I loved the movie. I think it was the first movie I took my wife to, on a date.
Oh, well, then I’m sorry to bring it up in this context. Because there’s a famous scene in the movie where Holly Hunter’s character, a TV news producer, puppeteers the dimwitted anchor, played by William Hurt, through a special news report, feeding lines to him through his earpiece just before he says them on air. I was reminded of that when I read about you working with Bobby Hull during a Whalers-Canucks game in 1981.
This was one of the stories that is almost folklore now. I haven’t talked to Bobby since that, because I was so mad at him, and so disappointed.
When you chastised Hull after that broadcast, Ralph Mellanby – the creator of Hockey Night in Canada, and your boss at the time – disciplined you. You write, “I suspect people around [Hull] had enabled him to act less than responsible away from the game because of his greatness on the ice.” That culture of enabling infects all pro sports, but it’s certainly seen as a key ingredient in hockey’s toxic culture.
Explain that to me, just so that we’re on the same page.
If everybody is saying “Yes” to these players because of how good they are – or in the case of Hull, how good they had been – then they don’t know what it is to hear “no.” And inevitably some push the “Yes” too far. We’ve seen the results of that play out this year with the Hockey Canada scandal.
Yeah, that’s interesting. I hadn’t carried it that far.
Now, I’m not suggesting Hull felt that the world was a buffet from which he could take whatever he wanted. But I’m curious to know what you think about the role that the industry you’re in – and by that I mean broadcasting games, which is in essence promotional – plays in helping to create that toxic culture?
I have never proclaimed in my job as a production person that I’m a journalist. When a TV network has to pay for access, you are creating a partnership with the sport. We did see this in Qatar, right? We see it in the NFL every week. We see it in the NHL, we see it everywhere. There’s a fine line of what you do about the journalistic side – the truth of what’s going on. Are we just supposed to be able to say: “We’re playing in the sandbox of life; sports on television is supposed to be escapism?” Every individual situation has to be measured on its own merits.
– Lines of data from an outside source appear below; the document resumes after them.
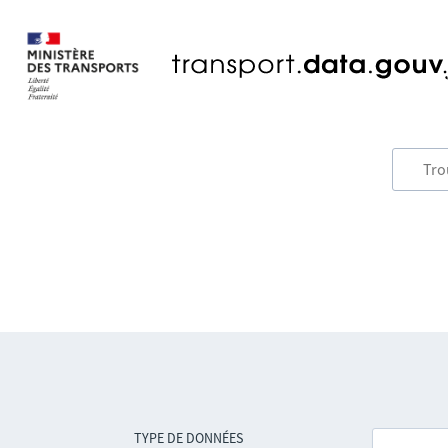
TYPE DE DONNÉES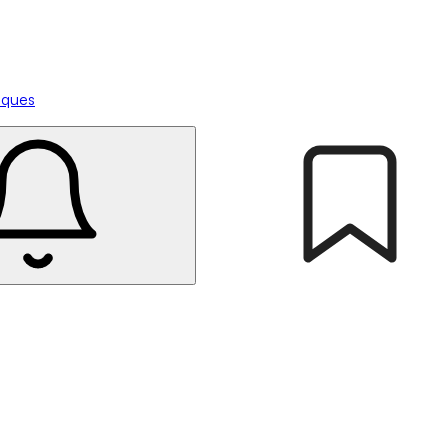
tiques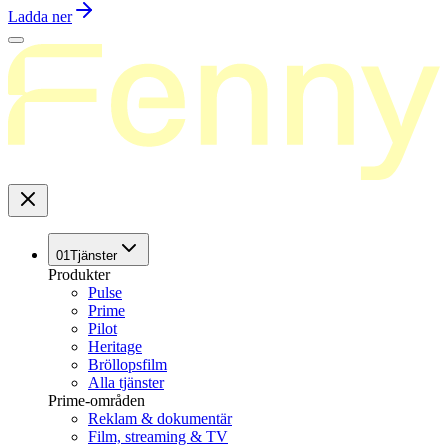
Ladda ner
01
Tjänster
Produkter
Pulse
Prime
Pilot
Heritage
Bröllopsfilm
Alla tjänster
Prime-områden
Reklam & dokumentär
Film, streaming & TV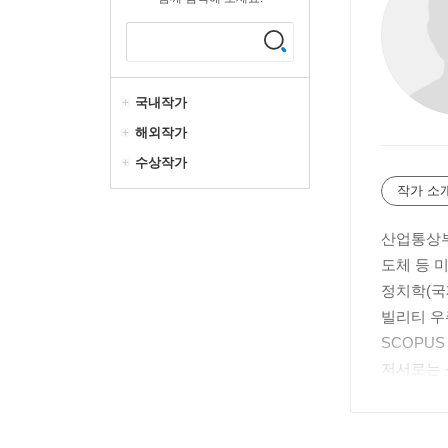
국내작가
해외작가
수상작가
작가 소
산업통상부
도체 등 
정치학(국
빌리티 우
SCOPU
저서로는 
딥테크 바
경제투자 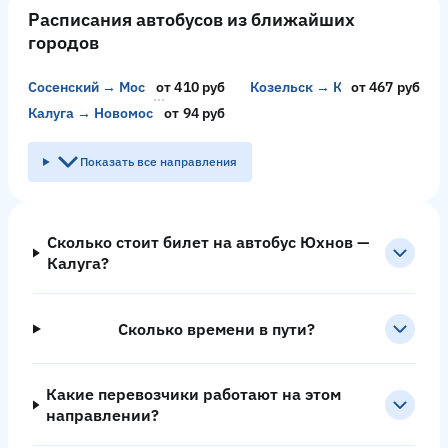
Расписания автобусов из ближайших
городов
Сосенский → Москва
от 410 руб
Козельск → Калуга
от 467 руб
Калуга → Новомосковск
от 94 руб
Показать все направления
Сколько стоит билет на автобус Юхнов —
Калуга?
Сколько времени в пути?
Какие перевозчики работают на этом
направлении?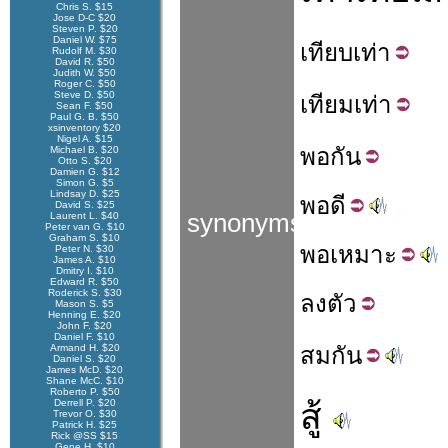
Chris S. $15
Jose D-C $20
Steven P. $20
Daniel W. $75
เทียบ
เท่า
Rudolf M. $30
David R. $50
Judith W. $50
Roger C. $50
Steve D. $50
เทียม
เท่า
Sean F. $50
Paul G. B. $50
xsinventory $20
Nigel A. $15
พอ
กัน
Michael B. $20
Otto S. $20
Damien G. $12
Simon G. $5
Lindsay D. $25
พอ
ดี
David S. $25
synonyms
Laurent L. $40
Peter van G. $10
Graham S. $10
พอ
เหมาะ
Peter N. $30
James A. $10
Dmitry I. $10
Edward R. $50
Roderick S. $30
ลง
ตัว
Mason S. $5
Henning E. $20
John F. $20
Daniel F. $10
Armand H. $20
สม
กัน
Daniel S. $20
James McD. $20
Shane McC. $10
Roberto P. $50
Derrell P. $20
สู้
Trevor O. $30
Patrick H. $25
Rick @SS $15
Gene H. $10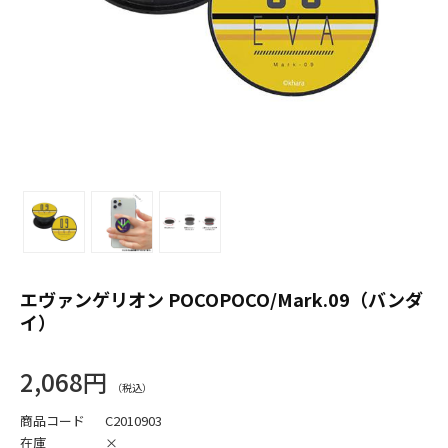
エヴァンゲリオン POCOPOCO/Mark.09（バンダ
イ）
2,068円
商品コード
C2010903
在庫
×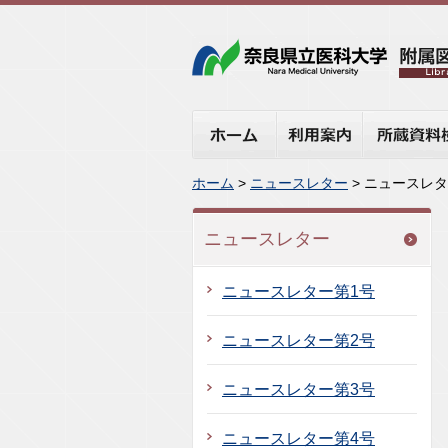
ホーム
利用案内
所蔵資料検
ホーム
>
ニュースレター
> ニュースレタ
ニュースレター
ニュースレター第1号
ニュースレター第2号
ニュースレター第3号
ニュースレター第4号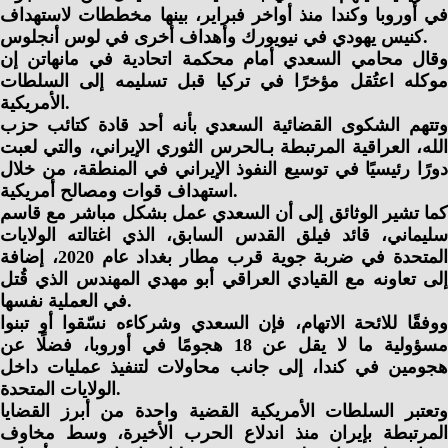
في أوروبا وكندا منذ أواخر فبراير، بينها مخططات لاستهداف
كنيس يهودي في نيويورك وأهداف أخرى في لوس أنجلوس.
وقال محامي السعدي أمام محكمة اتحادية في مانهاتن إن
موكله اعتُقل مؤخرًا في تركيا قبل تسليمه إلى السلطات
الأمريكية.
وتتهم الشكوى القضائية السعدي بأنه أحد قادة كتائب حزب
الله، العراقية المرتبطة بـالحرس الثوري الإيراني، والتي لعبت
دورًا رئيسيًا في توسيع النفوذ الإيراني في المنطقة، من خلال
استهداف قوات ومصالح أمريكية.
كما تشير الوثائق إلى أن السعدي عمل بشكل مباشر مع قاسم
سليماني، قائد فيلق القدس السابق، الذي اغتالته الولايات
المتحدة في ضربة جوية قرب مطار بغداد عام 2020، إضافة
إلى تعاونه مع القيادي العراقي أبو مهدي المهندس الذي قُتل
في العملية نفسها.
ووفقًا للائحة الاتهام، فإن السعدي وشركاءه نسّقوا أو تبنوا
مسؤولية ما لا يقل عن 18 هجومًا في أوروبا، فضلًا عن
هجومين في كندا، إلى جانب محاولات لتنفيذ عمليات داخل
الولايات المتحدة.
وتعتبر السلطات الأمريكية القضية واحدة من أبرز القضايا
المرتبطة بإيران منذ اندلاع الحرب الأخيرة، وسط مخاوف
Just as an aside, when the Sheldon Kennedy story broke, we spent tons of time talking about it. And we actually had to teach ourselves how to do it, because we’re not journalists. And that’s the hard part. And I remember we did a two-part documentary on Bill Goldsworthy, who had contracted AIDS.
Do you miss the rush of producing?
Some days. But remember, I stopped actually producing games in 2000. I did the Olympics [for NBC] in 2002. I did some games as a freelancer over the next two or three years for some networks. One of the reasons I went from being a producer to getting into what I would describe as senior management was, my emotional state between 2 o’clock in the afternoon and game time. It was driving me crazy. I was so ready to go: Drop the puck now! I mean, there are nights [now], I think I watch nine games and produce them all still. Talk to people and send texts, saying: ‘Don’t forget this.’ So, I still involve myself discreetly in the business. I love the business, and quite honestly I think I can contribute.
You write that your wife, Mickee, does not like the media business.
Hates it.
Is she smarter than the rest of us?
Some days, she watches a lot of British murder mysteries, and I think she might be doing a lot of research. So, if one day I disappear, there’s something up.
This interview has been condensed and edited for clarity.